AIM OF THE TASK:
Copy out the lines of the records below, and only those lines, from the one with "Destrieux Atlas (aparc.a2009s)." through the one with "the 'Connectome Workbench' viewer", exactly as they appear.

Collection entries

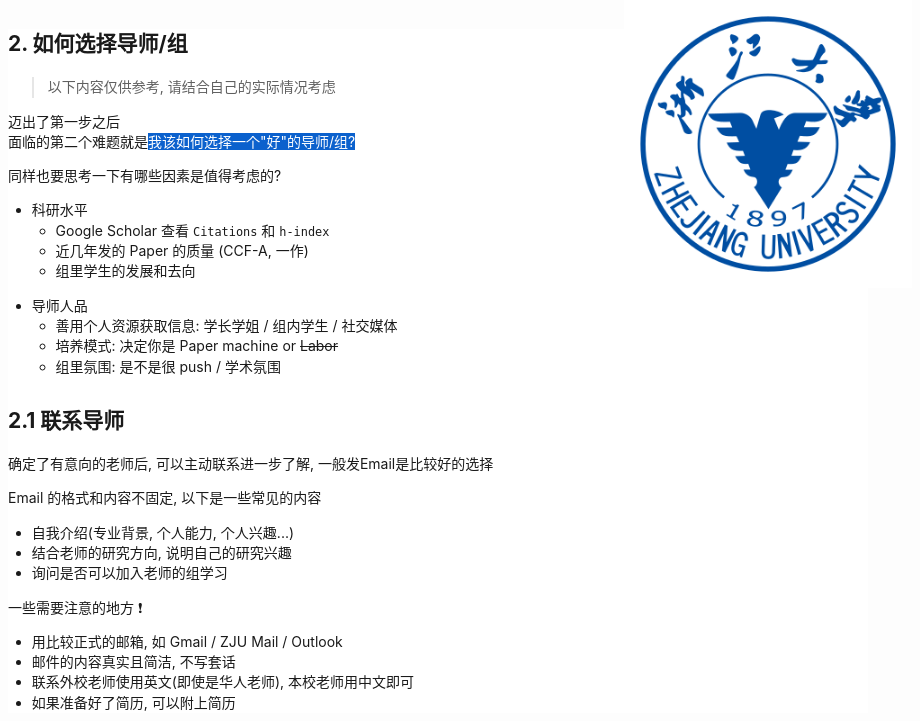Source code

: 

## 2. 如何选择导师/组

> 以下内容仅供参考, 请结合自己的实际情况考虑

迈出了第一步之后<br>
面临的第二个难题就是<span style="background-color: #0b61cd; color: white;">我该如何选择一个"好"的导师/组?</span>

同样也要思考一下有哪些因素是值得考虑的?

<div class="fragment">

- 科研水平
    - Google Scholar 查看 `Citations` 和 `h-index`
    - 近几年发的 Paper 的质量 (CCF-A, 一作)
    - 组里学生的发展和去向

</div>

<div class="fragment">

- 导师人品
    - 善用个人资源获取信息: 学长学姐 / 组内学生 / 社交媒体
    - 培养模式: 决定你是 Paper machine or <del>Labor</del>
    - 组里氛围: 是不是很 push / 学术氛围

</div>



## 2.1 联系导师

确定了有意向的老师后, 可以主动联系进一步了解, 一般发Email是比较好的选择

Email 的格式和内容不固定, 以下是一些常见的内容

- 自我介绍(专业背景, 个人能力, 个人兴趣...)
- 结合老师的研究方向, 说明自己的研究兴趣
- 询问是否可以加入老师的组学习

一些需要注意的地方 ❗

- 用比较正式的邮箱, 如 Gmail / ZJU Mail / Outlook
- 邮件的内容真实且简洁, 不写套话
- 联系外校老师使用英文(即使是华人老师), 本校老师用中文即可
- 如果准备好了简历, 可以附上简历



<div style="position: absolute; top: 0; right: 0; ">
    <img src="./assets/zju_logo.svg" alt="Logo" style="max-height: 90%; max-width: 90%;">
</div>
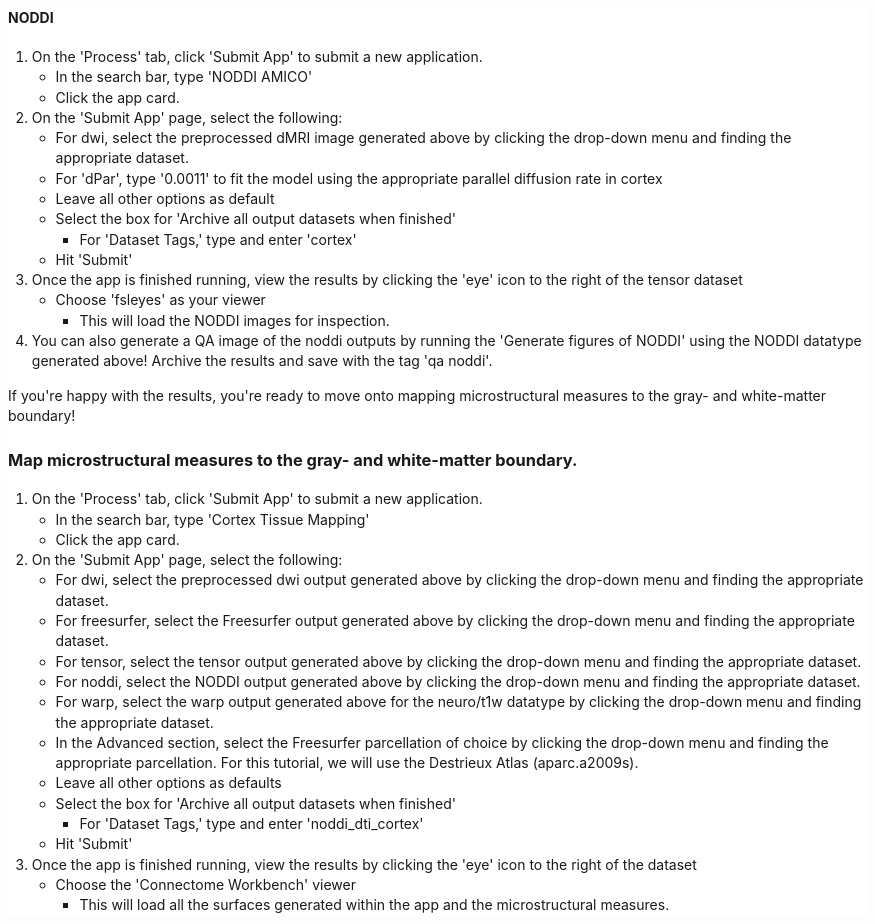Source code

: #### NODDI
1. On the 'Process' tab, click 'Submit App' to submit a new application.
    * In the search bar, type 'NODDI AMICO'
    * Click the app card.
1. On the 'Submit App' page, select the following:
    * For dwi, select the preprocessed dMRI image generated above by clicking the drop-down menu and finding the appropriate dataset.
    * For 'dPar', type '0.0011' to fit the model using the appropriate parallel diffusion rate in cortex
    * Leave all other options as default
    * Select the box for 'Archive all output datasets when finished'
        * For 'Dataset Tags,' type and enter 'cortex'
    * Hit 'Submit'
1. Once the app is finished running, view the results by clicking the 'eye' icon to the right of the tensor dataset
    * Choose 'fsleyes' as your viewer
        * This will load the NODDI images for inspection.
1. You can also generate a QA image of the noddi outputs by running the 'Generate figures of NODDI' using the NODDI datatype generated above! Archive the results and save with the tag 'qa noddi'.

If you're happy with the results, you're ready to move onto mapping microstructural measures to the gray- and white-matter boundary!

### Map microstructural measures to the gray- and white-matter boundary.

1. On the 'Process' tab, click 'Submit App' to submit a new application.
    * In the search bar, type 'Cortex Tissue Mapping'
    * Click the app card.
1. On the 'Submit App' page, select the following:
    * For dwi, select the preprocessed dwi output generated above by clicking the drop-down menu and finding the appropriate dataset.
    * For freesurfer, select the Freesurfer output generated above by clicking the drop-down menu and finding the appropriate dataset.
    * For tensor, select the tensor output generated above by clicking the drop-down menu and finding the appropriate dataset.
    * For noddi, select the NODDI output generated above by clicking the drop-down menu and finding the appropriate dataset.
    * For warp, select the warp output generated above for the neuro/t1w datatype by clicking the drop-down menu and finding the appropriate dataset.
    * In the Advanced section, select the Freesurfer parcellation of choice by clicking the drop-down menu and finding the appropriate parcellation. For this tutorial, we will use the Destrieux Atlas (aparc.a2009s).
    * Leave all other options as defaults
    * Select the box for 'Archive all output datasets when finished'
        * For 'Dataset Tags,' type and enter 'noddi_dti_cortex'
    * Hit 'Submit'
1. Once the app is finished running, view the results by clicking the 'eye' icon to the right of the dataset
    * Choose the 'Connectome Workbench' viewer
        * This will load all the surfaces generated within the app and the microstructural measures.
---
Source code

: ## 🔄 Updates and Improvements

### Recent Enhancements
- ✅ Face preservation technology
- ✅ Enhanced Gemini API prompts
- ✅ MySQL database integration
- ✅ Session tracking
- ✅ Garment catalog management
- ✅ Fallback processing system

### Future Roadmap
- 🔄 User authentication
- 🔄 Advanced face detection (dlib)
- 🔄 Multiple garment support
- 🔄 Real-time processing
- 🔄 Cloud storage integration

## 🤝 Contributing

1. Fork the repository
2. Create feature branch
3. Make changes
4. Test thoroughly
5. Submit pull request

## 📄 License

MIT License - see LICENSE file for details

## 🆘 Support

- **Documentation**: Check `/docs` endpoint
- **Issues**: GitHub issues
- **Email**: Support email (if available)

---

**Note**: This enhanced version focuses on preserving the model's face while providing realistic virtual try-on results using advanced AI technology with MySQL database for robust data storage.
==
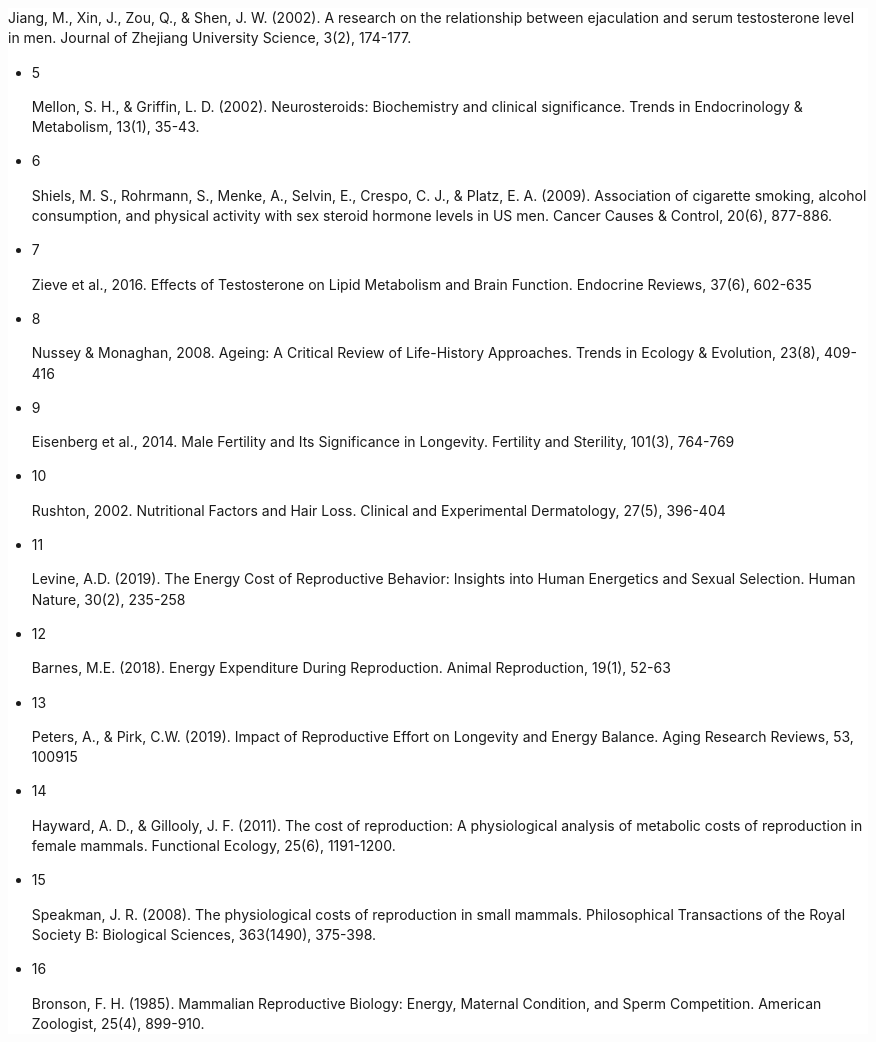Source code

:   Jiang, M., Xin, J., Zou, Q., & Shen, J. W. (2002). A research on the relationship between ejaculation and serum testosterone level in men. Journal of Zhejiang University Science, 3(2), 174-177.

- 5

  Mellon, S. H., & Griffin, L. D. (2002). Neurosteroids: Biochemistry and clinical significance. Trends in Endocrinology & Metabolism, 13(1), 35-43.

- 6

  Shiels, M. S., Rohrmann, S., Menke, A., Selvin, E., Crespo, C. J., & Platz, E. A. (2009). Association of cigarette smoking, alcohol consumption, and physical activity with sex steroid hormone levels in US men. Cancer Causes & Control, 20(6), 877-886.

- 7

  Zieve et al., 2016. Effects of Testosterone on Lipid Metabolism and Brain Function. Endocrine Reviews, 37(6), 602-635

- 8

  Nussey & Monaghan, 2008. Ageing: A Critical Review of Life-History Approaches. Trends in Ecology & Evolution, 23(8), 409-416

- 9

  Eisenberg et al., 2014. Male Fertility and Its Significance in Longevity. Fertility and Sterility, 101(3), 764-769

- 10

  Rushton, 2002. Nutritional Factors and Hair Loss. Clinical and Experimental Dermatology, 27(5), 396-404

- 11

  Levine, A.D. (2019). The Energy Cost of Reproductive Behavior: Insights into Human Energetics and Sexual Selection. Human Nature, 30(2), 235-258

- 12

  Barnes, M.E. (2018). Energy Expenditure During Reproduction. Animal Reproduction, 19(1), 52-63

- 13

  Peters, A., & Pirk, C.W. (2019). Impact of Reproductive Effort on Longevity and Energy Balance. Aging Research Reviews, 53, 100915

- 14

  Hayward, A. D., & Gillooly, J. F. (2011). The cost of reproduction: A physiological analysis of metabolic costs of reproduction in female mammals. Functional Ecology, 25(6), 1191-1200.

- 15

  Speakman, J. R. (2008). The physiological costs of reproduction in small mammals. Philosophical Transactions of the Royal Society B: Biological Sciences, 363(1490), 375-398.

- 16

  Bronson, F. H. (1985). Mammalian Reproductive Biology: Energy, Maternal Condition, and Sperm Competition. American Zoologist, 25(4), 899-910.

RESPONSE TO THE EXERCISE:
    * In the Advanced section, select the Freesurfer parcellation of choice by clicking the drop-down menu and finding the appropriate parcellation. For this tutorial, we will use the Destrieux Atlas (aparc.a2009s).
    * Leave all other options as defaults
    * Select the box for 'Archive all output datasets when finished'
        * For 'Dataset Tags,' type and enter 'noddi_dti_cortex'
    * Hit 'Submit'
1. Once the app is finished running, view the results by clicking the 'eye' icon to the right of the dataset
    * Choose the 'Connectome Workbench' viewer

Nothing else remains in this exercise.